Reproduce the following news passage on Netanyahu, Gantz, and sovereignty over parts of the West Bank word for word, in full.

◆ DOCUMENT TEXT
>>>

In a meeting with US Special Representative for Iran Brian Hook, Netanyahu made a dig at Gantz, saying: “We have very important topics to discuss, even ones that can’t wait until after corona.”
Netanyahu’s allies went further. Asked if the prime minister would go to an election if sovereignty does not happen, coalition chairman Miki Zohar responded: “In my estimation, the matter of sovereignty is critical for the prime minister.”
Transportation Minister Miri Regev said sarcastically in a Channel 13 interview: “Gantz didn’t know about sovereignty.” The same channel reported a source close to Netanyahu said that if “Gantz sabotages sovereignty, there will be a painful response.”
According to the coalition agreement, Netanyahu can bring sovereignty to a vote in the Knesset or the cabinet beginning July 1 even if Gantz does not agree to it.
Also Tuesday, Palestinian officials said they are prepared to resume peace negotiations with Israel only after it cancels its plan to apply sovereignty to parts of the West Bank.
Peace talks should be held only through an international peace conference and under the auspices of the UN, the officials told The Jerusalem Post.

<<<

◆ DATA LISTING
>>>

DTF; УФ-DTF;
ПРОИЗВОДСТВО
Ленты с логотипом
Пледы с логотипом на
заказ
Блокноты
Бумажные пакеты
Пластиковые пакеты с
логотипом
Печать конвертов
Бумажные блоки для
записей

<<<

◆ YOUR SOLUTION
In a meeting with US Special Representative for Iran Brian Hook, Netanyahu made a dig at Gantz, saying: “We have very important topics to discuss, even ones that can’t wait until after corona.”
Netanyahu’s allies went further. Asked if the prime minister would go to an election if sovereignty does not happen, coalition chairman Miki Zohar responded: “In my estimation, the matter of sovereignty is critical for the prime minister.”
Transportation Minister Miri Regev said sarcastically in a Channel 13 interview: “Gantz didn’t know about sovereignty.” The same channel reported a source close to Netanyahu said that if “Gantz sabotages sovereignty, there will be a painful response.”
According to the coalition agreement, Netanyahu can bring sovereignty to a vote in the Knesset or the cabinet beginning July 1 even if Gantz does not agree to it.
Also Tuesday, Palestinian officials said they are prepared to resume peace negotiations with Israel only after it cancels its plan to apply sovereignty to parts of the West Bank.
Peace talks should be held only through an international peace conference and under the auspices of the UN, the officials told The Jerusalem Post.